Write out exactly the lines from the one with "left knee: (89, 223)" through the last line of the data below, but not the pictures.

· · · ·

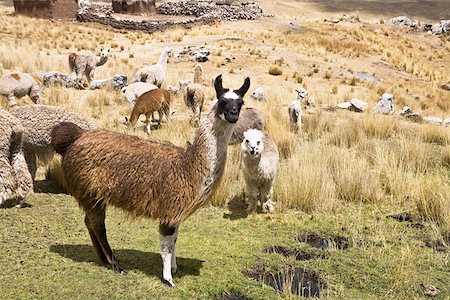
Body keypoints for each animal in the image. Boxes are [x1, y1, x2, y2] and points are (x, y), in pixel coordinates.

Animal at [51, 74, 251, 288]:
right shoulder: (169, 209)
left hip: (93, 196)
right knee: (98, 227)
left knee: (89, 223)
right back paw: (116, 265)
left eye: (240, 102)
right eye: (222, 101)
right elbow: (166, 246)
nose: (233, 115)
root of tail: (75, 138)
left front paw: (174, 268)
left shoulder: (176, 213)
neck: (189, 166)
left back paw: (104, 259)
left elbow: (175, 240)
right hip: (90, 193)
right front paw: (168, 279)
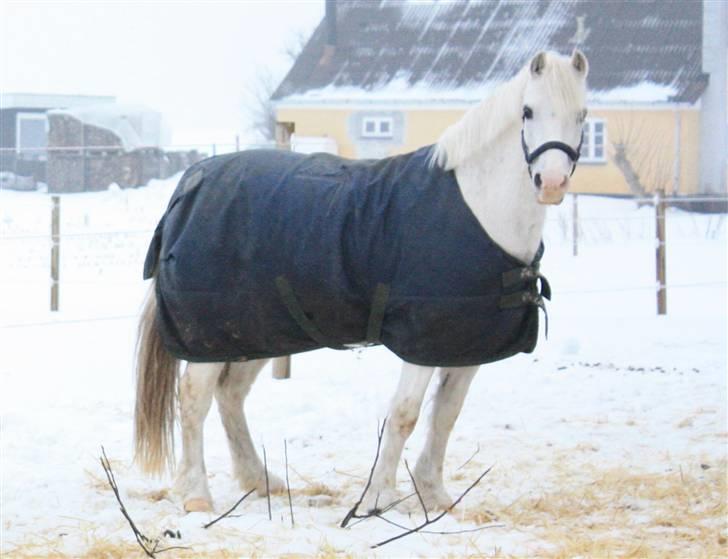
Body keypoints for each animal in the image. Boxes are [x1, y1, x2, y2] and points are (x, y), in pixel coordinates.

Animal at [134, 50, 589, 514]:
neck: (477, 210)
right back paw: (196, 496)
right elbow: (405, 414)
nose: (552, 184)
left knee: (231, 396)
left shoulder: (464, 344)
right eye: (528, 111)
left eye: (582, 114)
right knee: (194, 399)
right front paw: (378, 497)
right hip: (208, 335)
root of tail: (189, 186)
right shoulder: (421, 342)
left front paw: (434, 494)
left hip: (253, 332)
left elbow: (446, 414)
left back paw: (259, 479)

· · · ·

> **Solution for this exercise**
left knee: (89, 223)
right back paw: (116, 265)
left eye: (240, 102)
right eye: (222, 101)
right elbow: (166, 246)
nose: (233, 115)
root of tail: (75, 138)
left front paw: (174, 268)
left shoulder: (176, 213)
neck: (189, 166)
left back paw: (104, 259)
left elbow: (175, 240)
right hip: (90, 193)
right front paw: (168, 279)
Body keypoints for each animal in the image. Boxes are [x1, y1, x2, y2] and points are (x, y), in pixel coordinates.

Animal at [134, 50, 589, 514]:
neck: (477, 210)
right back paw: (196, 496)
right elbow: (405, 414)
nose: (552, 184)
left knee: (231, 396)
left shoulder: (464, 344)
right eye: (528, 111)
left eye: (582, 114)
right knee: (194, 399)
right front paw: (378, 497)
right hip: (208, 335)
root of tail: (189, 186)
right shoulder: (421, 342)
left front paw: (434, 494)
left hip: (253, 332)
left elbow: (446, 414)
left back paw: (259, 479)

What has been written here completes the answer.